Citation : 2010 Latest Caselaw 1246 Del
Judgement Date : 5 March, 2010

Delhi High Court
Smt. Shanti Devi vs Delhi Transport Corporation on 5 March, 2010
Author: Kailash Gambhir
*             IN THE HIGH COURT OF DELHI AT NEW DELHI

+                      W.P.(C) No. 3804/2007

%                                  Judgment delivered on: 05.03.2010


Smt. Shanti Devi.                                   .............. Petitioner.
                                    Through: Mr. Rajat Aneja with Mr.
                                    Chand Zafar, Advocates.

                                 versus

Delhi Transport Corporation.                         ......... Respondent.
                                    Through: Mr. Sumeet Pushkarna with
                                    Mr. Jitendra Kumar, Advocates.

CORAM:
HON'BLE MR. JUSTICE KAILASH GAMBHIR

1.     Whether the Reporters of local papers may
       be allowed to see the judgment?                    Yes

2.     To be referred to Reporter or not?                 Yes

3.     Whether the judgment should be reported
       in the Digest?                                     Yes

KAILASH GAMBHIR, J. Oral:
*

1. By this petition filed under Article 226/227 of the

Constitution of India, the petitioner seeks quashing of the Award

dated 19.1.2007 passed by the Labour Court whereby the imposition

of punishment of removal from service of the petitioner was upheld.

2. Brief facts relevant for deciding the present petition are

that the deceased workman was working as a Conductor since 1984

with the respondent corporation and on 6.12.2000 he was on duty in

Bus No.9294 on Delhi Bareilly route when it was checked by the

checking staff that 2 out of 29 passengers were found to be without

tickets. Thereafter, disciplinary proceedings were initiated against the

workman where the penalty of removal from service was imposed

upon him, to which an appeal was filed by the workman but was

rejected. Thereafter, an industrial dispute bearing ID No. 279/2006

was raised by the workman, in the midst of which on 2.3.2005 he

expired. Vide order dated 19.1.2007, the Labour Court upheld the

punishment of removal from service of the deceased workman.

Feeling aggrieved with the same, the widow of the deceased workman

has preferred the present petition.

## MATERIAL SUPPLIED
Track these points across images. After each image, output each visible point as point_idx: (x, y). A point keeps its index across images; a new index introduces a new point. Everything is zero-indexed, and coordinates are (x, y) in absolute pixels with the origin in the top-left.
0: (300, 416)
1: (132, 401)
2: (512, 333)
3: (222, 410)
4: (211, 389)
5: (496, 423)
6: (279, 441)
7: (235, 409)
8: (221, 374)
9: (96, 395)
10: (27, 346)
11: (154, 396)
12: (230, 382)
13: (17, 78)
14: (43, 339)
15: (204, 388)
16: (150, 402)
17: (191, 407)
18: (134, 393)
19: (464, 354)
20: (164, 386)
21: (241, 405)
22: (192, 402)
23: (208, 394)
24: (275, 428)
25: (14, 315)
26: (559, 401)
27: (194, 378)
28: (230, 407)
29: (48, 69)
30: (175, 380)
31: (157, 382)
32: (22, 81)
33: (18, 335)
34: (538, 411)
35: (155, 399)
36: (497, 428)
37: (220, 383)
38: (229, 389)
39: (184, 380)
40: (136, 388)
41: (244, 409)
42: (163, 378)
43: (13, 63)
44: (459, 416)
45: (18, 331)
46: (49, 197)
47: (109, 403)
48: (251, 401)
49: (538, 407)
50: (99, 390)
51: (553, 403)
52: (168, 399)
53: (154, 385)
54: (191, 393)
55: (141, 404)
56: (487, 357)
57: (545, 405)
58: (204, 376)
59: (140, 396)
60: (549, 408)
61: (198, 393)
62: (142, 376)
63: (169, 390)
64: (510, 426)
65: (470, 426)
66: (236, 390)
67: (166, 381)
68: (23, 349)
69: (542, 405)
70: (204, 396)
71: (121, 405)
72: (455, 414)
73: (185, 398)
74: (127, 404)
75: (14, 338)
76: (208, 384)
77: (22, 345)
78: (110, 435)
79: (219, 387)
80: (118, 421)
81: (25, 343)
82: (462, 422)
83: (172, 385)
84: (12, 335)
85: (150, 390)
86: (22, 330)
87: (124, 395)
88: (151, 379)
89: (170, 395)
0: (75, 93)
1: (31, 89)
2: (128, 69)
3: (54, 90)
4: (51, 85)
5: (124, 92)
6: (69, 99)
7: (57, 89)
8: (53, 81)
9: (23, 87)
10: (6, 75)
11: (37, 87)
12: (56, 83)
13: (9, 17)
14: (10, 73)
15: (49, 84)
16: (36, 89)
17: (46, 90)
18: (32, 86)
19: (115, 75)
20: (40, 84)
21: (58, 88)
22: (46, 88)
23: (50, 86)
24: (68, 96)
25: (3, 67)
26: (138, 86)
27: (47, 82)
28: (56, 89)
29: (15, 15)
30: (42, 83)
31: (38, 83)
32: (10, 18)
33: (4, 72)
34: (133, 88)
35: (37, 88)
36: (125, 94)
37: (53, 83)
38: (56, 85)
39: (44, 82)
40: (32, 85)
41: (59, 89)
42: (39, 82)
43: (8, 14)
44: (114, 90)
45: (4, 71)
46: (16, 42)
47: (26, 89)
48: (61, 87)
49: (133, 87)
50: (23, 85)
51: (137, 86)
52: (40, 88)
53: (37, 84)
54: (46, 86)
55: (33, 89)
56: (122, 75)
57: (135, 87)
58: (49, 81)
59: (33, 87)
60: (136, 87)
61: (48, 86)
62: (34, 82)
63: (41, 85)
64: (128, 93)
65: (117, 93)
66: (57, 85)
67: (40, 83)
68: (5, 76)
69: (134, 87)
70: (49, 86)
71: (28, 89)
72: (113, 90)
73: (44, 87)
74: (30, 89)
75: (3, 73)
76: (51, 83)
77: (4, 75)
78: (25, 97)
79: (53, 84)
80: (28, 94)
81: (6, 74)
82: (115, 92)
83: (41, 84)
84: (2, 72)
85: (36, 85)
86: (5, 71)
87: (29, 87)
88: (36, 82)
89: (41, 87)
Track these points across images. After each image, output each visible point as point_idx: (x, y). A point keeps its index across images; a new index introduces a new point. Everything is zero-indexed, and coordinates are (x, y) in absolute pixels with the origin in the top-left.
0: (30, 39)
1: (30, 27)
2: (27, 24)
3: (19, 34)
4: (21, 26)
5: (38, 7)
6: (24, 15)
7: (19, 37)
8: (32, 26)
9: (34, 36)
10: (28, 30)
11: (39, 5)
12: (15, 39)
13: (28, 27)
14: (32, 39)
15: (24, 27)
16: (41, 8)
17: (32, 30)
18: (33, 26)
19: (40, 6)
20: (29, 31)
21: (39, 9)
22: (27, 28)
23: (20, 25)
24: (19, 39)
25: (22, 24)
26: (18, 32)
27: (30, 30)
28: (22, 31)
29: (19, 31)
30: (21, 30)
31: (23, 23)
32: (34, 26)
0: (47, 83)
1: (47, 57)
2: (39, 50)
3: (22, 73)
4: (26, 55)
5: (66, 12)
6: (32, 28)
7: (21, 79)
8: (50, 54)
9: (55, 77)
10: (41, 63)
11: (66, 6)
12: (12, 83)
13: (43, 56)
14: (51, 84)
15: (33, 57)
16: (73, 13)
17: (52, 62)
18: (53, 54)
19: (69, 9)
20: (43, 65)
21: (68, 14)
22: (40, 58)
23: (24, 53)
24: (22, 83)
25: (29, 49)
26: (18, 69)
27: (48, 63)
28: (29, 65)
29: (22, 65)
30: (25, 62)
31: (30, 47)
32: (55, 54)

## WHAT TO DO
Set down, word for word, the stretch of the court judgment above that begins at "upon him, to" and ends after "the present petition.".

## SOLUTION FOR THIS TASK
upon him, to which an appeal was filed by the workman but was

rejected. Thereafter, an industrial dispute bearing ID No. 279/2006

was raised by the workman, in the midst of which on 2.3.2005 he

expired. Vide order dated 19.1.2007, the Labour Court upheld the

punishment of removal from service of the deceased workman.

Feeling aggrieved with the same, the widow of the deceased workman

has preferred the present petition.